Thanks for the response.. Yes Its my first attempt for creating APPS..
just curious, are APPS able to overtake ADD-INS feature.. 
how can I basic APPS for 2013..

still in very basic learning phase...

I will try few  times and respond you, if face any problem..

in the meantime, thanks for staying beside me..

----------


## Kyle123

Well I'd say your starting point would be to go away and learn JavaScript  :Smilie:

----------


## Debraj Roy

Thanks guru..

----------


## Andy Pope

I'd explore the possibilities and limitations of the new apps before learning a new language.

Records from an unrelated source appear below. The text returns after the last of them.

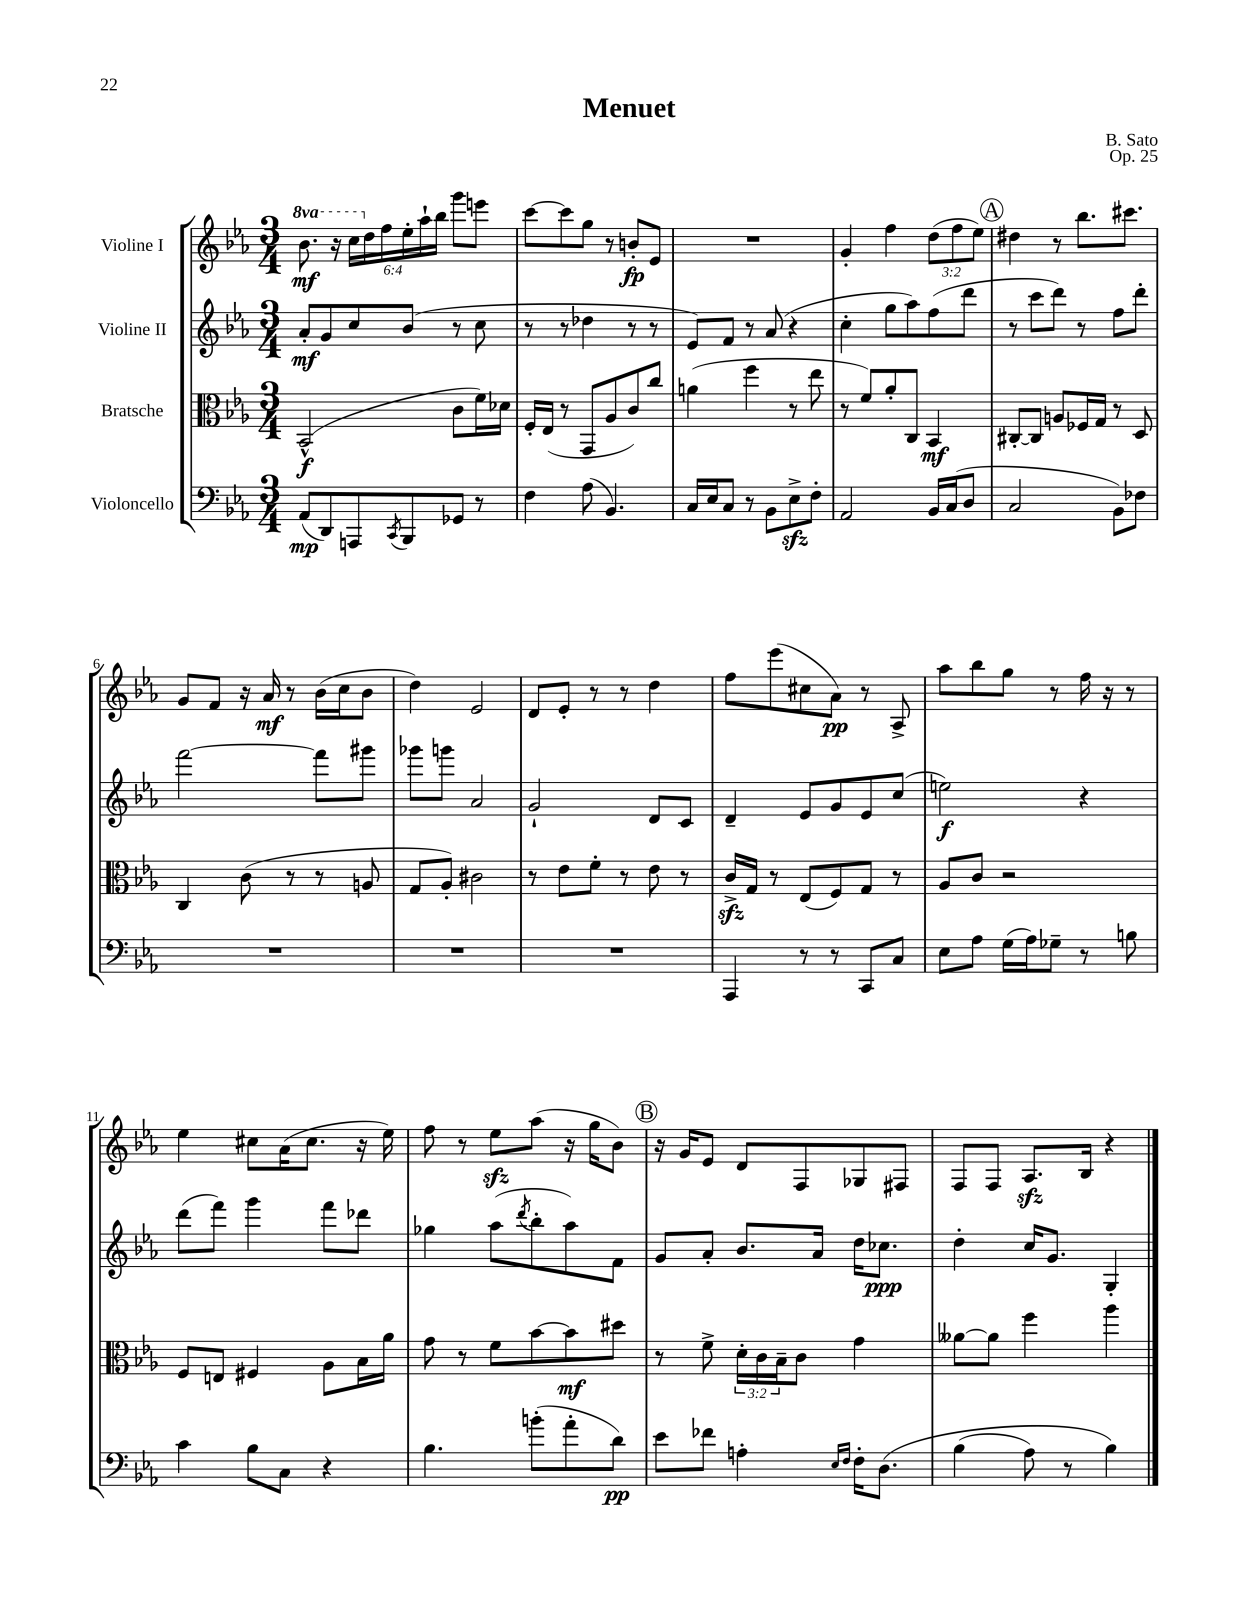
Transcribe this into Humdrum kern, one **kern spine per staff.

**kern	**kern	**kern	**kern
*staff4	*staff3	*staff2	*staff1
*clefF4	*clefC3	*clefG2	*clefG2
*k[b-e-a-]	*k[b-e-a-]	*k[b-e-a-]	*k[b-e-a-]
*M3/4	*M3/4	*M3/4	*M3/4
(8AA-	(2BB-^^	8a-'	8.bb-
8DD)	.	8g	.
.	.	.	16r
8AAA	.	8cc	24ccc
.	.	.	24dd
.	.	.	24ff
8qCC	.	.	.
8BBB-	.	(8b-	24ee-'
.	.	.	24aa-`
.	.	.	24bb-
8GG-	8c	8r	8ggg
8r	16f)	8cc	8eee
.	16d-	.	.
=	=	=	=
4F	16F'	8r	[8ccc
.	(16E-	.	.
.	8r	8r	8ccc]
(8A-	8GG	4dd-	8gg
4.BB-)	8A-	.	8r
.	8c)	8r	8b'
.	8cc	8r	8e-
=	=	=	=
16C	(4a	8e-)	2.r
16E-	.	.	.
8C	.	8f	.
8r	4ff	8r	.
8BB-	.	(8a-	.
8E-^	8r	4r	.
8F'	8ee-	.	.
=	=	=	=
2AA-	8r	4cc'	4g'
.	8f)	.	.
.	8a-'	8gg	4ff
.	8C	8aa-)	.
16BB-	4BB-	(8ff	(12dd
(16C	.	.	.
.	.	.	12ff
8D	.	8ddd	.
.	.	.	12ee-)
=	=	=	=
2C	[8C#'	8r	4dd#
.	8C#]	8ccc	.
.	8A	8ddd)	8r
.	16F-	8r	8.bb-
.	16G	.	.
8BB-)	8r	8ff	.
.	.	.	8.ccc#
8F-	8D	8ddd'	.
=	=	=	=
2.r	4C	[2fff	8g
.	.	.	8f
.	(8c	.	16r
.	.	.	16a-
.	8r	.	8r
.	8r	8fff]	(16b-
.	.	.	16cc
.	8A	8ggg#	8b-
=	=	=	=
2.r	8G	8ggg-	4dd)
.	8A-')	8ggg	.
.	2c#	2a-	2e-
=	=	=	=
2.r	8r	2g`	8d
.	8e-	.	8e-'
.	8f'	.	8r
.	8r	.	8r
.	8e-	8d	4dd
.	8r	8c	.
=	=	=	=
4AAA-	16c^	4d~	8ff
.	16G	.	.
.	8r	.	(8eee-
8r	(8E-	8e-	8cc#
8r	8F)	8g	8a-)
8CC	8G	8e-	8r
8C	8r	(8cc	8A-^
=	=	=	=
8E-	8A-	2ee)	8aa-
8A-	8c	.	8bb-
(16G	2r	.	8gg
16A-)	.	.	.
8G-~	.	.	8r
8r	.	4r	16ff
.	.	.	16r
8B	.	.	8r
=	=	=	=
4c	8F	(8ddd	4ee-
.	8E	8fff)	.
8B-	4F#	4ggg	8cc#
8C	.	.	(16a-
.	.	.	8.cc#
4r	8A-	8fff	.
.	16B-	8ddd-	16r
.	16a-	.	16ee-)
=	=	=	=
4.B-	8g	4gg-	8ff
.	8r	.	8r
.	8f	(8aa-	8ee-
.	.	8qddd	.
(8b'	[8b-	8bb-'	(8aa-
8a-'	8b-]	8aa-)	16r
.	.	.	16gg
8d)	8dd#	8f	8b-)
=	=	=	=
8e-	8r	8g	16r
.	.	.	16g
8f-	8f^	8a-'	8e-
4A'	24d'	8.b-	8d
.	24c	.	.
.	24B-~	.	.
.	8c	.	8F
.	.	16a-	.
16qqE-	.	.	.
16qqF	.	.	.
16F'	4g	16dd	8G-
&(8.D	.	8.cc-	.
.	.	.	8F#
=	=	=	=
(4B-	[8a--	4dd'	8F
.	8a--]	.	8F
8A-)	4ff	16cc	8.A-
.	.	8.g	.
8r	.	.	.
.	.	.	16B-
4B-&)	4aa-	4G'	4r
==	==	==	==
*-	*-	*-	*-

I assume you have managed to download and try some of the free apps available in the MS Store?
http://office.microsoft.com/en-gb/st...102825373.aspx





> APPS able to overtake ADD-INS feature.



interaction between app and spreadsheet is, currently, limited. So no I don't see APPs taking over.

Checkout the roadmap for developement
http://blogs.msdn.com/b/officeapps/a...o-and-vba.aspx

Building apps
http://msdn.microsoft.com/library/of...v=office.15%29

----------


## Debraj Roy

WOW.. one more guru touch..   :Smilie: 

I think, now i have enough time & data to learn.. until.. APPS (at least Windows Apps) grow younger..

Thanks Andy...  :Smilie:

----------